Só hoje publico a foto porque leio na coluna de Abdo Filho, jornal A Gazeta, que os supermercados têm 6 mil vagas não preenchidas em seus quadros, mas não conseguem contratar. Por que será? Um amigo meu, Lino Geraldo Resende, jornalista também, trabalhou anos para a ACAPS (Associação Capixaba de Supermercados) e pode apresentar algum tipo de luz no fim do túnel: a jornada de trabalho vai de oito a dez horas diárias e, mesmo com horas extras, não atrai. Poucas vezes as pessoas têm folga nos finais de semana e muitos recebem apenas o salário mínimo. Também não se tolera mais a escala 6X1, com seu viés escravagista. Ou seja, trabalhar na informalidade dá mais dinheiro e não obriga a muita coisa. Claro, a pessoa fica sem INSS, Fundo de Garantia, etc.
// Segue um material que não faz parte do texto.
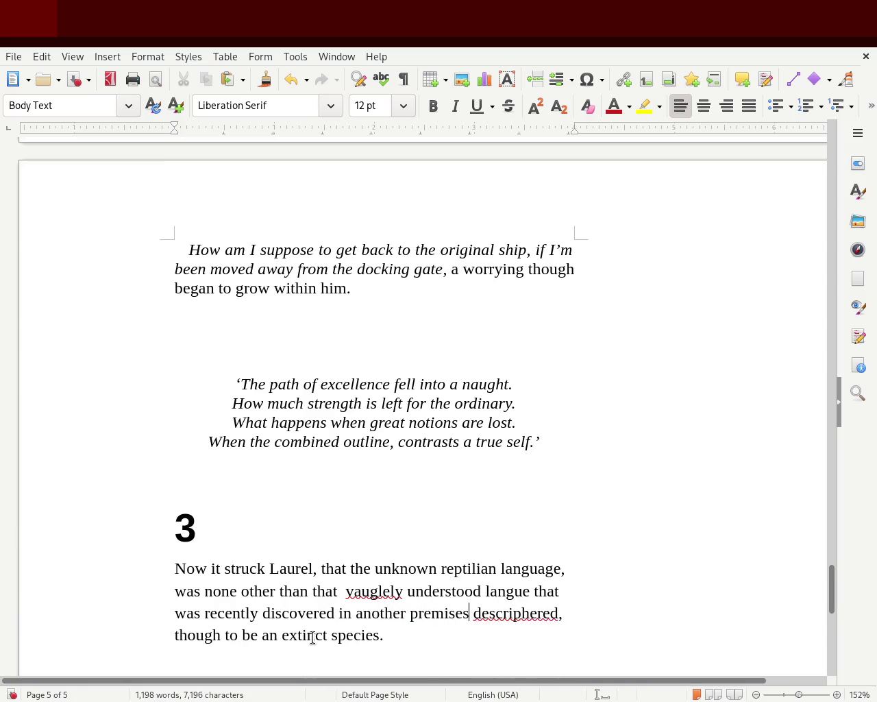
type(" of ")
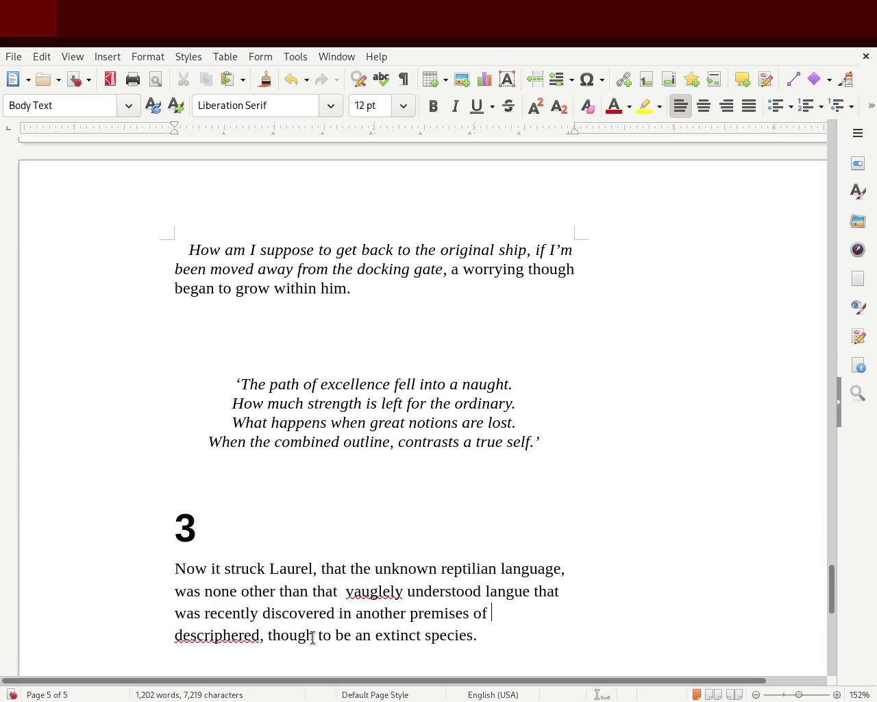
type("wh")
key("BackSpace")
type("here they were exploring de")
key("BackSpace")
type("ing by a ")
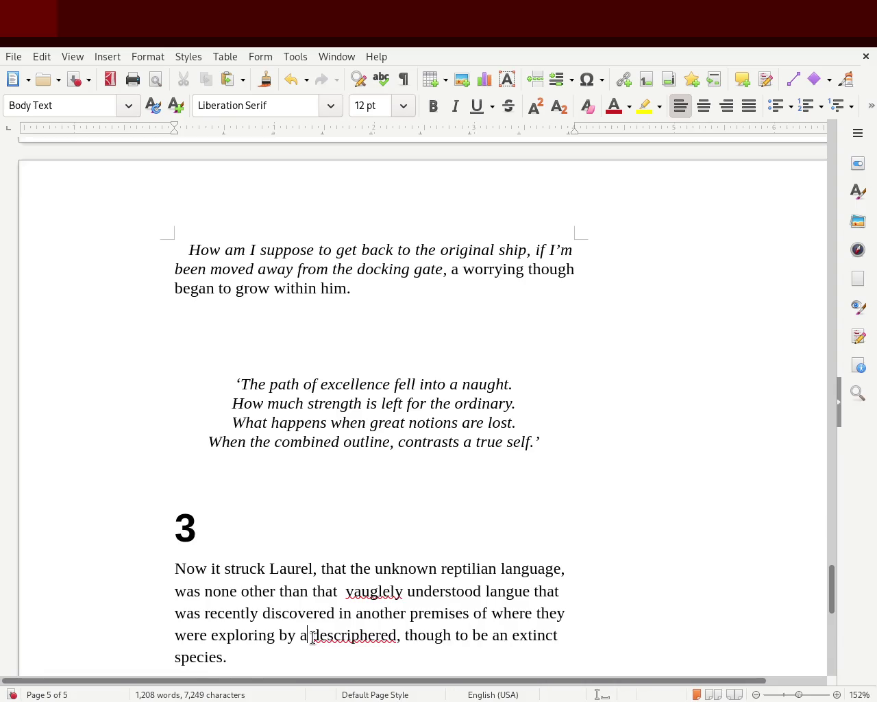
type("nother des")
key("BackSpace")
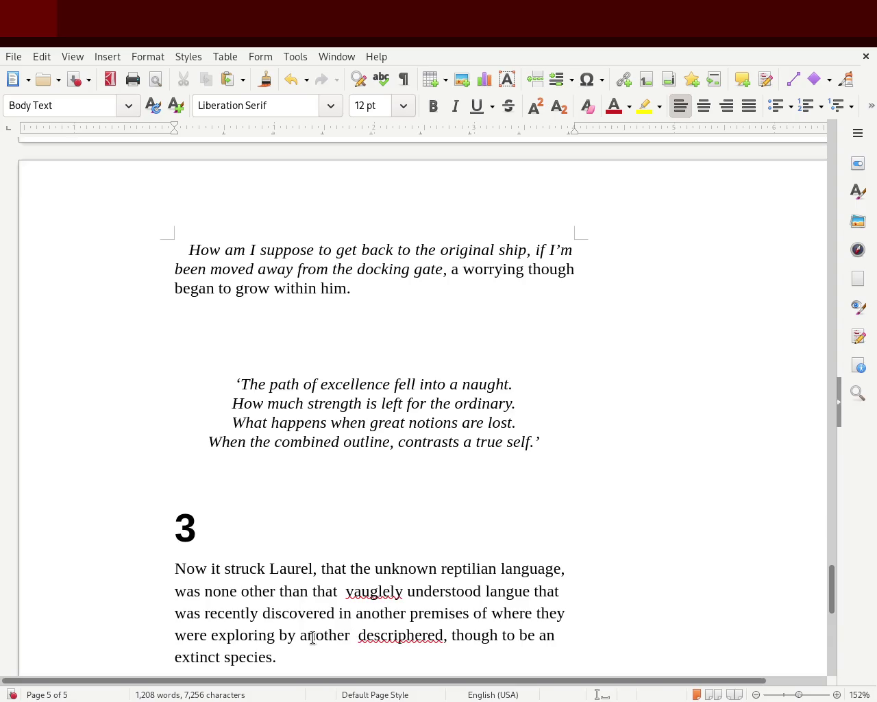
type("K02")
Houve uma época em que a rede Perin conseguia trabalhadores até mesmo de outras empresas do ramo porque suas lojas não abrem aos domingos. Mas agora nem isso e mais incentivos oferecidos atrai muita gente. E tem mais: os empresários do ramo supermercadista acham que o Bolsa Família atrapalha. Não são só eles: o empresariado brasileiro de maneira geral critica qualquer tipo de ajuda aos pobres. Não é verdade que o Bolsa Família tire gente da formalidade do trabalho, mas num quadro de falta de gente para trabalhar é preciso aumentar a remuneração e oferecer até treinamento. Eles não gostam...
Só que estamos falando de trabalhadores que estão no mercado e os moradores em situação de rua não estão. Um trabalho para eles devolve-lhes parte substancial da dignidade perdida com a vida nas calçadas ou então recolhendo lixo em conteineres de prédios. É possível reverter isso. O poder público como as prefeituras, por exemplo, pode tirar as pessoas das ruas com ofertas de trabalho. Em parceria com a ACAPS ou outras associações de empresários em busca de empregados, elas podem ministrar treinamento, tratamento antidroga quado for o caso e uma atividade remunerada que dignifique. Um plano de carreira pode e deve ser mais um elemento chamariz para os diversos segmentos sociais. Por que não fazer isso?
Hoje as prefeituras, como a de Vitória mais uma vez servindo de exemplo, oferecem apenas o retirar das ruas, lugar para um banho, uma refeição, cama e algum afeto. Não basta. Ninguém é feliz vivendo de crack, mas as pessoas abandonadas à própria sorte precisam ao menos de um horizonte de médio prazo. E isso elas não têm hoje. No bairro onde moro, em Vitória, há um grande número de moradores em situação de rua que pelo menos a mim geram uma trieteza imensa. Essas pessoas merecem ter dignidade mesmo num país onde um dos Poderes, o Legislativo, age diariamente de forma amoral, desonesta e visando apenas seu próprio nariz, talvez até mesmo em conluio com o crime organizado.
É possível tirar aquela senhorinha da rua. Ela merece. Se há vagas, há esperança.